The Iranian Revolution


The Iranian Revolution
Iran Today 07 48302 483811A
The Islamic Revolution refers to events involving the overthrow of Iran’s monarchy (Pahlavi dynasty) under Shah Mohammad Reza Pahlavi, and its replacement with an Islamic republic under Ayatollah Khomeini, the leader of the revolution. The first major demonstrations against the Shah began in January, 1978. Between August and December of 1978, strikes and demonstrations paralyzed the country. The Shah left Iran for exile in mid-January of 1979, and the resulting power vacuum was filled two weeks later when Ayatollah Khomeini returned to Tehran to a greeting by several million Iranians. The royal regime collapsed shortly after that, on February 11, when guerrillas and rebel troops took to armed street fighting and overwhelmed any troops still loyal to the Shah.

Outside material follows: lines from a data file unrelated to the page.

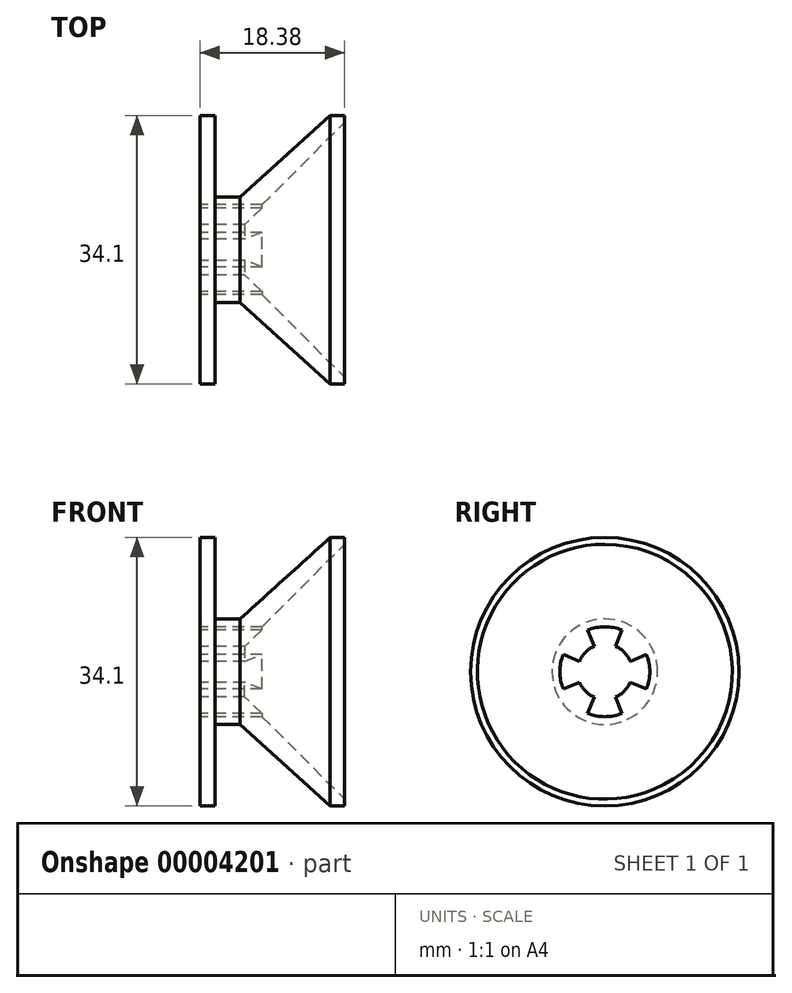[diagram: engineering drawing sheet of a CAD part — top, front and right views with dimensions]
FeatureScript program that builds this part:
annotation { "Feature Type Name" : "Feature", "Feature Type Description" : "" }
export const myFeature = defineFeature(function(context is Context, id is Id, definition is map)
    precondition{}
    {
        {
            var Q0;
            Q0=qCreatedBy(makeId("Front.planeOp"),FACE);
            var sketch = newSketch(context, id + "F0", { "sketchPlane" : qUnion([Q0])});
            skPoint(sketch, "E0", {"position": v(16.68, 17.05) * mm});
            skLineSegment(sketch, "E1", {"start": v(0, 0) * mm, "end": v(7.84, 0) * mm});
            skLineSegment(sketch, "E2", {"start": v(2.04, 6.7) * mm, "end": v(5.21, 6.7) * mm});
            skLineSegment(sketch, "E3", {"start": v(16.68, 17.05) * mm, "end": v(5.21, 6.7) * mm});
            skPoint(sketch, "E4.visualSharp", {"position": v(2.04, 17.05) * mm});
            skLineSegment(sketch, "E5", {"start": v(2.04, 6.7) * mm, "end": v(2.04, 17.05) * mm});
            skLineSegment(sketch, "E6", {"start": v(0.13, 17.05) * mm, "end": v(2.04, 17.05) * mm});
            skLineSegment(sketch, "E7", {"start": v(18.51, 16.19) * mm, "end": v(18.51, 17.05) * mm});
            skLineSegment(sketch, "E8", {"start": v(18.51, 17.05) * mm, "end": v(16.68, 17.05) * mm});
            skLineSegment(sketch, "E9", {"start": v(0.13, 3.5) * mm, "end": v(5.82, 3.5) * mm});
            skLineSegment(sketch, "E10", {"start": v(5.82, 3.5) * mm, "end": v(18.51, 16.19) * mm});
            skLineSegment(sketch, "E11", {"start": v(0.13, 17.05) * mm, "end": v(0.13, 3.5) * mm});
            skSolve(sketch);
        }
        {
            var Q0;
            Q0=makeQuery(id+"F0.imprint","IMPRINT",FACE,{"disambiguationData":[TD([[makeQuery(id+"F0.imprint","IMPRINT",EDGE,{"derivedFrom":sQuery(id+"F0.wireOp",EDGE,"E2")}),-1.0]])]});
            var Q1;
            Q1=sQuery(id+"F0.wireOp",EDGE,"E1");
            revolve(context, id + "F1", {"entities" : qUnion([Q0]), "axis" : qUnion([Q1]), "revolveType" : RevolveType.FULL});
        }
        {
            var Q0;
            Q0=makeQuery(id+"F1.opRevolve","SWEPT_FACE",FACE,{"disambiguationData":[OSD([sQuery(id+"F0.wireOp",EDGE,"E11")])]});
            var sketch = newSketch(context, id + "F2", { "sketchPlane" : qUnion([Q0])});
            skArc(sketch, "E12", {"start": v(3.23, -1.34) * mm, "mid": v(3.5, 0) * mm, "end": v(3.23, 1.34) * mm});
            skArc(sketch, "E13", {"start": v(-1.34, -3.23) * mm, "mid": v(0, -3.5) * mm, "end": v(1.34, -3.23) * mm});
            skArc(sketch, "E14", {"start": v(-3.23, 1.34) * mm, "mid": v(-3.5, 0) * mm, "end": v(-3.23, -1.34) * mm});
            skArc(sketch, "E15", {"start": v(1.34, 3.23) * mm, "mid": v(0, 3.5) * mm, "end": v(-1.34, 3.23) * mm});
            skLineSegment(sketch, "E16", {"start": v(-5.28, 2.19) * mm, "end": v(-3.23, 1.34) * mm});
            skLineSegment(sketch, "E17", {"start": v(-1.34, 3.23) * mm, "end": v(-2.19, 5.28) * mm});
            skLineSegment(sketch, "E18", {"start": v(2.19, 5.28) * mm, "end": v(1.34, 3.23) * mm});
            skLineSegment(sketch, "E19", {"start": v(3.23, 1.34) * mm, "end": v(5.28, 2.19) * mm});
            skLineSegment(sketch, "E20", {"start": v(3.23, -1.34) * mm, "end": v(5.28, -2.19) * mm});
            skLineSegment(sketch, "E21", {"start": v(1.34, -3.23) * mm, "end": v(2.19, -5.28) * mm});
            skLineSegment(sketch, "E22", {"start": v(-1.34, -3.23) * mm, "end": v(-2.19, -5.28) * mm});
            skLineSegment(sketch, "E23", {"start": v(-3.23, -1.34) * mm, "end": v(-5.28, -2.19) * mm});
            skArc(sketch, "E24", {"start": v(-5.28, 2.19) * mm, "mid": v(-5.72, 0) * mm, "end": v(-5.28, -2.19) * mm});
            skArc(sketch, "E25", {"start": v(-2.19, -5.28) * mm, "mid": v(0, -5.72) * mm, "end": v(2.19, -5.28) * mm});
            skArc(sketch, "E26", {"start": v(5.28, -2.19) * mm, "mid": v(5.72, 0) * mm, "end": v(5.28, 2.19) * mm});
            skArc(sketch, "E27", {"start": v(2.19, 5.28) * mm, "mid": v(0, 5.72) * mm, "end": v(-2.19, 5.28) * mm});
            skSolve(sketch);
        }
        {
            var Q0;
            Q0 = qSketchRegion(id + "F2", true);
            extrude(context, id + "F3", {"entities" : qUnion([Q0]), "operationType" : NewBodyOperationType.REMOVE, "endBound" : BoundingType.UP_TO_NEXT, "oppositeDirection" : true, "depth" : 25.4 * mm});
        }
    });
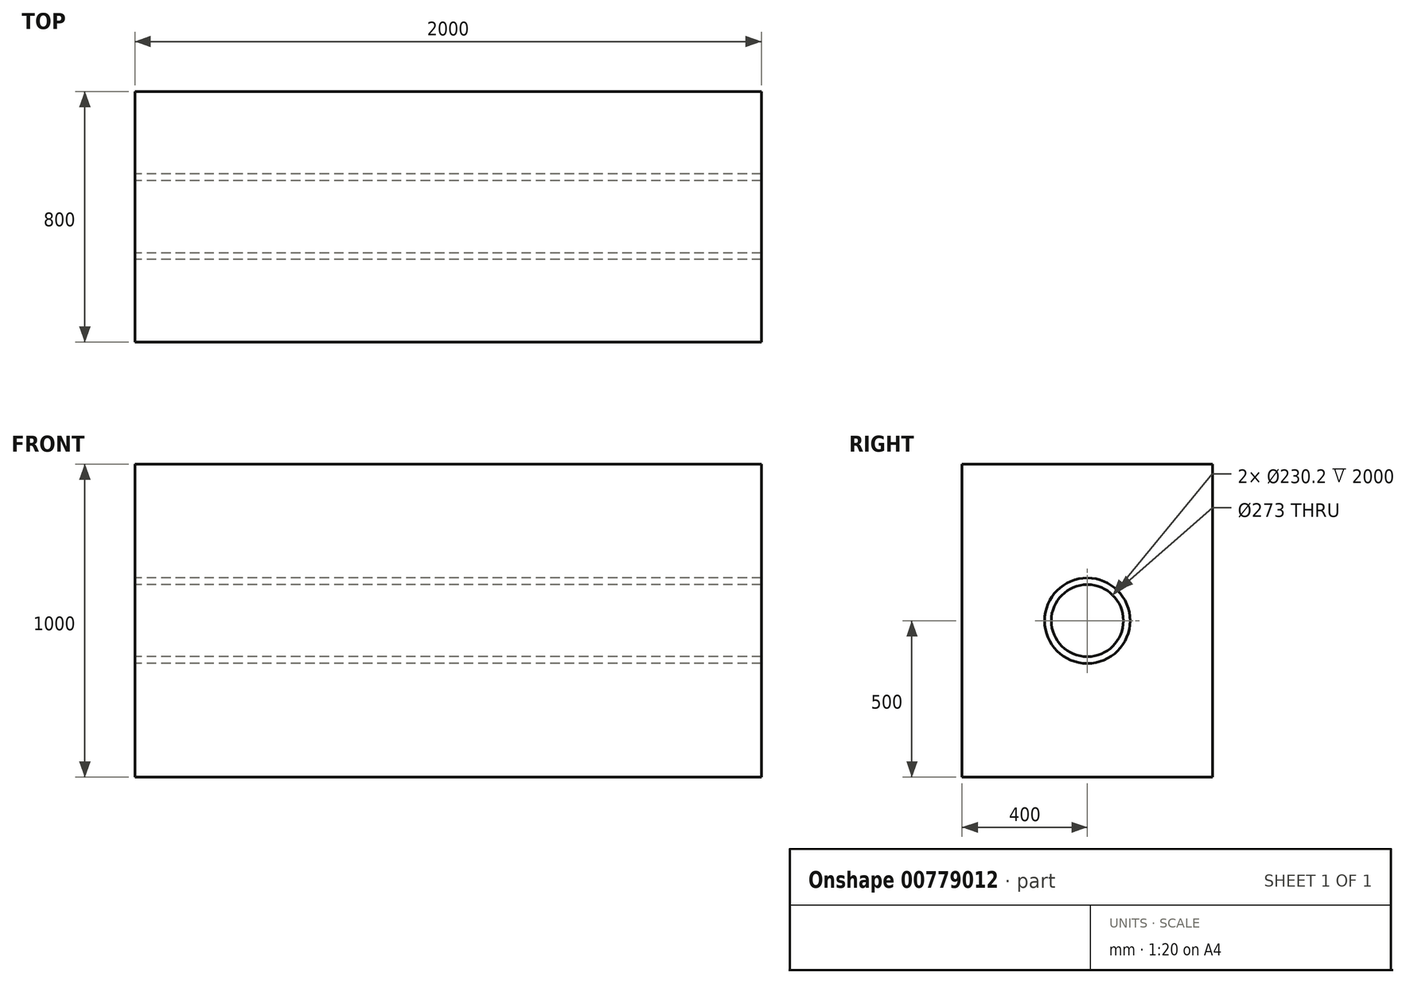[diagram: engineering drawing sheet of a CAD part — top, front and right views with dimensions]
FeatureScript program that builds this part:
annotation { "Feature Type Name" : "Feature", "Feature Type Description" : "" }
export const myFeature = defineFeature(function(context is Context, id is Id, definition is map)
    precondition{}
    {
        {
            var Q0;
            Q0=qCreatedBy(makeId("Top.planeOp"),FACE);
            var sketch = newSketch(context, id + "F0", { "sketchPlane" : qUnion([Q0])});
            skLineSegment(sketch, "E0.top", {"start": v(0, 21.4) * mm, "end": v(-2000, 21.4) * mm});
            skLineSegment(sketch, "E1", {"start": v(0, 300) * mm, "end": v(0, 536.5) * mm});
            skLineSegment(sketch, "E2", {"start": v(0, 536.5) * mm, "end": v(-2000, 536.5) * mm});
            skLineSegment(sketch, "E3", {"start": v(-2000, 536.5) * mm, "end": v(-2000, -263.5) * mm});
            skLineSegment(sketch, "E4", {"start": v(-2000, -263.5) * mm, "end": v(0, -263.5) * mm});
            skLineSegment(sketch, "E5", {"start": v(0, -263.5) * mm, "end": v(0, 300) * mm});
            skLineSegment(sketch, "E6", {"start": v(-2000, 21.4) * mm, "end": v(-2000, 0) * mm});
            skLineSegment(sketch, "E7", {"start": v(0, 21.4) * mm, "end": v(0, 0) * mm});
            skLineSegment(sketch, "E8", {"start": v(0, 21.4) * mm, "end": v(0, 136.5) * mm});
            skLineSegment(sketch, "E9", {"start": v(-2000, 21.4) * mm, "end": v(-2000, 136.5) * mm});
            skLineSegment(sketch, "E10", {"start": v(-2000, 136.5) * mm, "end": v(0, 136.5) * mm});
            skLineSegment(sketch, "E11", {"start": v(-2000, 0) * mm, "end": v(0, 0) * mm});
            skSolve(sketch);
        }
        {
            var Q0;
            {var subQ0=sQuery(id+"F0.wireOp",EDGE,"E0.top");Q0=makeQuery(id+"F0.imprint","IMPRINT",FACE,{"disambiguationData":[TD([[makeQuery(id+"F0.imprint","IMPRINT",EDGE,{"derivedFrom":subQ0}),1.0]])]});}
            var Q1;
            {var subQ0=sQuery(id+"F0.wireOp",EDGE,"E0.top");Q1=makeQuery(id+"F0.imprint","IMPRINT",FACE,{"disambiguationData":[TD([[makeQuery(id+"F0.imprint","IMPRINT",EDGE,{"derivedFrom":subQ0}),1.0]])]});}
            var Q2;
            {var subQ0=sQuery(id+"F0.wireOp",EDGE,"E0.top");Q2=makeQuery(id+"F0.imprint","IMPRINT",FACE,{"disambiguationData":[TD([[makeQuery(id+"F0.imprint","IMPRINT",EDGE,{"derivedFrom":subQ0}),1.0]])]});}
            var Q3;
            {var subQ0=sQuery(id+"F0.wireOp",EDGE,"E0.top");Q3=makeQuery(id+"F0.imprint","IMPRINT",FACE,{"disambiguationData":[TD([[makeQuery(id+"F0.imprint","IMPRINT",EDGE,{"derivedFrom":subQ0}),-1.0]])]});}
            var Q4;
            {var subQ0=sQuery(id+"F0.wireOp",EDGE,"E0.top");Q4=makeQuery(id+"F0.imprint","IMPRINT",FACE,{"disambiguationData":[TD([[makeQuery(id+"F0.imprint","IMPRINT",EDGE,{"derivedFrom":subQ0}),-1.0]])]});}
            var Q5;
            {var subQ0=sQuery(id+"F0.wireOp",EDGE,"E0.top");Q5=makeQuery(id+"F0.imprint","IMPRINT",FACE,{"disambiguationData":[TD([[makeQuery(id+"F0.imprint","IMPRINT",EDGE,{"derivedFrom":subQ0}),-1.0]])]});}
            var Q6;
            Q6=sQuery(id+"F0.wireOp",EDGE,"E10");
            revolve(context, id + "F1", {"surfaceOperationType" : NewSurfaceOperationType.NEW, "entities" : qUnion([Q0, Q1, Q2, Q3, Q4, Q5]), "axis" : qUnion([Q6]), "revolveType" : RevolveType.FULL});
        }
        {
            var Q0;
            {var subQ1=sQuery(id+"F0.wireOp",EDGE,"E1");Q0=makeQuery(id+"F0.imprint","IMPRINT",FACE,{"disambiguationData":[TD([[makeQuery(id+"F0.imprint","IMPRINT",EDGE,{"derivedFrom":subQ1}),1.0]])]});}
            var Q1;
            {var subQ2=sQuery(id+"F0.wireOp",EDGE,"E4");Q1=makeQuery(id+"F0.imprint","IMPRINT",FACE,{"disambiguationData":[TD([[makeQuery(id+"F0.imprint","IMPRINT",EDGE,{"derivedFrom":subQ2}),1.0]])]});}
            var Q2;
            {var subQ0=sQuery(id+"F0.wireOp",EDGE,"E0.top");Q2=makeQuery(id+"F0.imprint","IMPRINT",FACE,{"disambiguationData":[TD([[makeQuery(id+"F0.imprint","IMPRINT",EDGE,{"derivedFrom":subQ0}),-1.0]])]});}
            var Q3;
            {var subQ0=sQuery(id+"F0.wireOp",EDGE,"E0.top");Q3=makeQuery(id+"F0.imprint","IMPRINT",FACE,{"disambiguationData":[TD([[makeQuery(id+"F0.imprint","IMPRINT",EDGE,{"derivedFrom":subQ0}),1.0]])]});}
            extrude(context, id + "F2", {"entities" : qUnion([Q0, Q1, Q2, Q3]), "endBound" : BoundingType.SYMMETRIC, "depth" : 1000 * mm, "offsetDistance" : 25 * mm});
        }
        {
            var Q0;
            Q0=makeQuery(id+"F1.opRevolve","SWEPT_BODY",BODY,{"disambiguationData":[OSD([sQuery(id+"F0.wireOp",EDGE,"E3"),sQuery(id+"F0.wireOp",EDGE,"E5"),sQuery(id+"F0.wireOp",EDGE,"E10"),sQuery(id+"F0.wireOp",EDGE,"E11")])]});
            var Q1;
            Q1=makeQuery(id+"F2.opExtrude","SWEPT_BODY",BODY,{"disambiguationData":[OSD([sQuery(id+"F0.wireOp",EDGE,"E1"),sQuery(id+"F0.wireOp",EDGE,"E2"),sQuery(id+"F0.wireOp",EDGE,"E3"),sQuery(id+"F0.wireOp",EDGE,"E4"),sQuery(id+"F0.wireOp",EDGE,"E5")])]});
            booleanBodies(context, id + "F3", {"operationType" : BooleanOperationType.SUBTRACTION, "tools" : qUnion([Q0]), "targets" : qUnion([Q1]), "keepTools" : true});
        }
        {
            var Q0;
            {var subQ0=sQuery(id+"F0.wireOp",EDGE,"E0.top");Q0=makeQuery(id+"F0.imprint","IMPRINT",FACE,{"disambiguationData":[TD([[makeQuery(id+"F0.imprint","IMPRINT",EDGE,{"derivedFrom":subQ0}),1.0]])]});}
            var Q1;
            {var subQ0=sQuery(id+"F0.wireOp",EDGE,"E0.top");Q1=makeQuery(id+"F0.imprint","IMPRINT",FACE,{"disambiguationData":[TD([[makeQuery(id+"F0.imprint","IMPRINT",EDGE,{"derivedFrom":subQ0}),1.0]])]});}
            var Q2;
            Q2=sQuery(id+"F0.wireOp",EDGE,"E10");
            revolve(context, id + "F4", {"surfaceOperationType" : NewSurfaceOperationType.NEW, "entities" : qUnion([Q0, Q1]), "axis" : qUnion([Q2]), "revolveType" : RevolveType.FULL});
        }
        {
            var Q0;
            {var subQ0=sQuery(id+"F0.wireOp",EDGE,"E0.top");Q0=makeQuery(id+"F0.imprint","IMPRINT",FACE,{"disambiguationData":[TD([[makeQuery(id+"F0.imprint","IMPRINT",EDGE,{"derivedFrom":subQ0}),1.0]])]});}
            var Q1;
            Q1=sQuery(id+"F0.wireOp",EDGE,"E10");
            revolve(context, id + "F5", {"surfaceOperationType" : NewSurfaceOperationType.NEW, "entities" : qUnion([Q0]), "axis" : qUnion([Q1]), "revolveType" : RevolveType.FULL});
        }
    });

Iran voted, by national referendum, to become an Islamic Republic on April 1st, 1979, and later approved a new theocratic constitution whereby Khomeini became Supreme Leader of the country in December, 1979.
The revolution was unusual and it created a lot of surprise throughout the world: it lacked many of the customary causes of revolution (defeat at war, a financial crisis, peasant rebellion, or disgruntled military); produced profound change at great speed; was massively popular; overthrew a regime heavily protected by a lavishly financed army and security service; and replaced a modernizing monarchy with a theocracy based on the Guardianship of the Islamic Jurists. Its outcome—an Islamic Republic “under the guidance of an 80-year-old exiled religious scholar from Qom”—was, as one scholar put it, “clearly an occurrence that had to be explained.”